» **Instruction a**
Summarize the pandas passage in two sentences.

» **Source**
== == ==

This notebook is a file in which we will explore the data but before that can be done, we must first read in a copy of it from the file that it's stored in. The `pandas` library will read the information in a file and then format it into a row-column structure called a ***dataframe***. Dataframes are similar to a table or spreadsheet and can be used within Python to explore and manipulate items in the rows or columns.

### CSV files

CSV stands for "comma separated values". It is a plain text file where each value in a line is separated by some delimiter (usually commas but can be tabs, semicolons, spaces, etc.). In `pandas` the function to read data from a CSV file is `.read_csv(name of file)`. The path to the file with data should be typed inside the parentheses (as a string) of the `.read_csv()` function. If the data file and the notebook file are located in the same folder, then just the name of the file is required. The `.read_csv()` function assumes that the first line of information in the file will be the column header names for the dataset. 

In [2]:
#load a csv file named "smallgradesh.csv" located in the datasets folder

location = "datasets/smallgradesh.csv"
df = pd.read_csv(location)

### Dataframes

Unlike spreadsheets in tools such as Microsoft Excel, dataframes are not meant to be viewed in full detail (meaning, scroll through every single row of information). Instead, to verify that the data was loaded in properly, the `.head()` and `.tail()` functions show several rows and columns within the dataset. By default, the `.head()` and `.tail()` functions show the first/last five rows of the dataset. The number of rows shown can be altered by setting the number inside the function parentheses. However, if the number of rows requested is excessive, then the dataframe will only show several rows from the top of the dataframe, skip the middle section, and then show the last few rows. Additional features of the data can be verified using other exploratory functions to determine if any data formatting needs to be done.

== == ==

» **Data section**
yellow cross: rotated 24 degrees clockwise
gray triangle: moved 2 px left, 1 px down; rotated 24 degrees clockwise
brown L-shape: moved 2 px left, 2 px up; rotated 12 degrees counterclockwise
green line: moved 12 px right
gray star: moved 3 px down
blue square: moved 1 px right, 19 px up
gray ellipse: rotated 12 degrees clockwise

== == ==

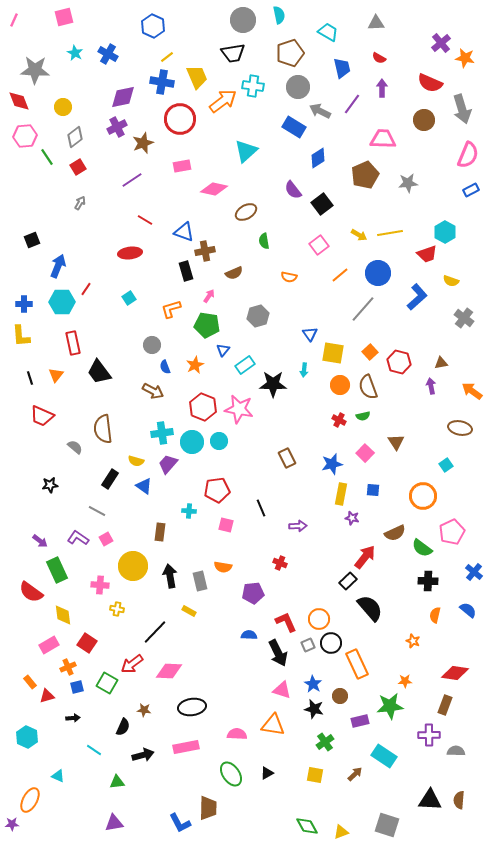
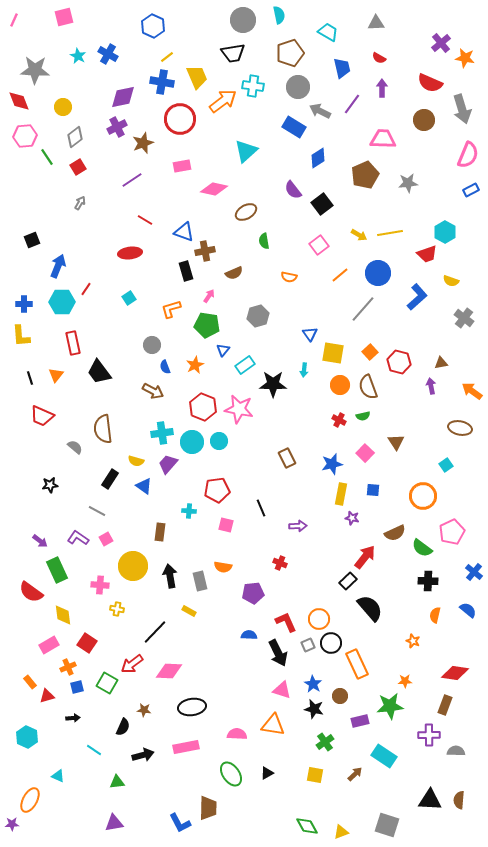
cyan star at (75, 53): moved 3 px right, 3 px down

== == ==

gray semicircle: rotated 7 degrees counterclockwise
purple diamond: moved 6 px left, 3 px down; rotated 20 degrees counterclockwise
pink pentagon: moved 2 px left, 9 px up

== == ==

» **Instruction b**
Reproduce verbatim the rows running from the one that contains "yellow cross: rotated 24 degrees clockwise" through the one that contains "gray ellipse: rotated 12 degrees clockwise", including both.

» **Right answer a**
The pandas library reads the information in a file into a row-column structure called a dataframe, and its `.read_csv()` function loads a CSV file (a plain text file whose values are separated by a delimiter) from a path given as a string, treating the file's first line as the column headers. Instead of viewing a dataframe in full, you can check that the data loaded properly with `.head()` and `.tail()`, which by default show the first or last five rows.

» **Right answer b**
yellow cross: rotated 24 degrees clockwise
gray triangle: moved 2 px left, 1 px down; rotated 24 degrees clockwise
brown L-shape: moved 2 px left, 2 px up; rotated 12 degrees counterclockwise
green line: moved 12 px right
gray star: moved 3 px down
blue square: moved 1 px right, 19 px up
gray ellipse: rotated 12 degrees clockwise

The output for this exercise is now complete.